This morning, I stopped by a short-n-chilly news conference in Minneapolis, where the city was introducing two all-electric cars to its fleet (press release here, mayoral YouTube video here). Both vehicles are fully rechargeable. The one above is a ZENN car (zero emissions, zero noise), which was made in France and refitted with batteries in Canada, while the green one below was made in Princeton, Minn., by e-ride:
The mayor invited me to get behind the wheel of the green one, but I decided to let him chauffeur me around the parking lot of the public works facility for a minute instead.

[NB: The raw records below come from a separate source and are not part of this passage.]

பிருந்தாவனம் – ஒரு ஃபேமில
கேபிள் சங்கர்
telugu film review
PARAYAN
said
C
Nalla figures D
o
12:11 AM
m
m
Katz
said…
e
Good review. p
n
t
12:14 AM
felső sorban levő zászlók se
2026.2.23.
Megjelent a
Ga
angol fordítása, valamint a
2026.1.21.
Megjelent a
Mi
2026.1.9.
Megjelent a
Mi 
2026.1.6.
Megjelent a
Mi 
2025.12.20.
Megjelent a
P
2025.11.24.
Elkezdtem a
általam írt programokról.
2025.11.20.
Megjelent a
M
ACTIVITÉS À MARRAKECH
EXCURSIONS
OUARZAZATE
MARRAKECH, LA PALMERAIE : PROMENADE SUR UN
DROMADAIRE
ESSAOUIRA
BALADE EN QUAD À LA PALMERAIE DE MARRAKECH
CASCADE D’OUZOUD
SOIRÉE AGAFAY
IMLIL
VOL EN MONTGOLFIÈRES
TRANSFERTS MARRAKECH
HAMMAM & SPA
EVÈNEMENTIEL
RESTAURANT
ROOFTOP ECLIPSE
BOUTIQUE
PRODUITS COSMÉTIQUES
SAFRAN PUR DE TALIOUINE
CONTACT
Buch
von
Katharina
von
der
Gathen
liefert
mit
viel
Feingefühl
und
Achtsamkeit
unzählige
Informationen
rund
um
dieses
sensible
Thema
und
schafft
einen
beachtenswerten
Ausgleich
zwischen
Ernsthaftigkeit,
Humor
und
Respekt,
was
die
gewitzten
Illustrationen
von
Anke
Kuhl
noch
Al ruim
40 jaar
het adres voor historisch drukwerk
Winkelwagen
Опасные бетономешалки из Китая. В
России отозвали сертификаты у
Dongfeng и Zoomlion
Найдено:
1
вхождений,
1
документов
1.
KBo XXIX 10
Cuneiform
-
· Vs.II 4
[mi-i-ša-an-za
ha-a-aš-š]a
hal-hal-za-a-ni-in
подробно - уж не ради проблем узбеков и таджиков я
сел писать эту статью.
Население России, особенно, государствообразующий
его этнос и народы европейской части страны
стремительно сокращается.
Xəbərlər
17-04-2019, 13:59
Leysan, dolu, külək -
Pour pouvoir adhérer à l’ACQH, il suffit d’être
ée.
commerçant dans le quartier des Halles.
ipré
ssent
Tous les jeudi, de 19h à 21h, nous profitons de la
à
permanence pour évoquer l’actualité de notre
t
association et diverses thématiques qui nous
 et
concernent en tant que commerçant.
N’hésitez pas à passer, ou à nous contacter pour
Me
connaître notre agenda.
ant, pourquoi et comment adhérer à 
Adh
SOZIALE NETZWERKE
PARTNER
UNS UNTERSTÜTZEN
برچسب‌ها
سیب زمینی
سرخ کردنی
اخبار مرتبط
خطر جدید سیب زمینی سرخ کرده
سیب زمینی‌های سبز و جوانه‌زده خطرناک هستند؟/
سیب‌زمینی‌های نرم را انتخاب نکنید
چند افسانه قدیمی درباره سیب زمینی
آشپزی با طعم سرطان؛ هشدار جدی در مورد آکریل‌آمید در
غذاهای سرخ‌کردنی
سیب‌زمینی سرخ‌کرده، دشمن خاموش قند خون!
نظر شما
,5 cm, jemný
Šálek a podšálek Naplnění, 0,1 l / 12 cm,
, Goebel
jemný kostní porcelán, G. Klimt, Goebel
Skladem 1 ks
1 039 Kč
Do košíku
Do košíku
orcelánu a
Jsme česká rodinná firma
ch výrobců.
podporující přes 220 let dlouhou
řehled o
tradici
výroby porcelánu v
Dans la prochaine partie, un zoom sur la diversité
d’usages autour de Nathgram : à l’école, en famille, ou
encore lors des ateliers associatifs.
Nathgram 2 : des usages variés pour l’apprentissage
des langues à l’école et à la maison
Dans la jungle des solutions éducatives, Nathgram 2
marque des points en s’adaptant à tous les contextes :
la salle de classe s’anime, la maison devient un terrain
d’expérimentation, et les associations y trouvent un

This allowed me to take pictures of the rather simple dashboard (all photos are click-to-enlarge):
No shifting, just forward and reverse. Also of note: no airbag. And while there’s heat, there’s no air conditioning, unless you count this:
I wouldn’t want to spend all day in one, but that’s sort of the point — no one would ever have to. The vehicle’s range is 20 to 35 miles on a charge, ideal for the short hops around the city that staffers from the inspections department will make. Here’s a cost comparison from the city:
The estimated five-year cost for a ZENN and fuel is $19,000. For comparison, a Ford Taurus costs $33,515 and a Chevy Cobalt costs $25,290 for five years (assuming 10,000 miles per year at $3.50 per gallon for fuel). The vehicles have a range of 20 to 35 miles on a full charge. A full charge takes an estimated 7 kWh of electricity, which costs just $0.56.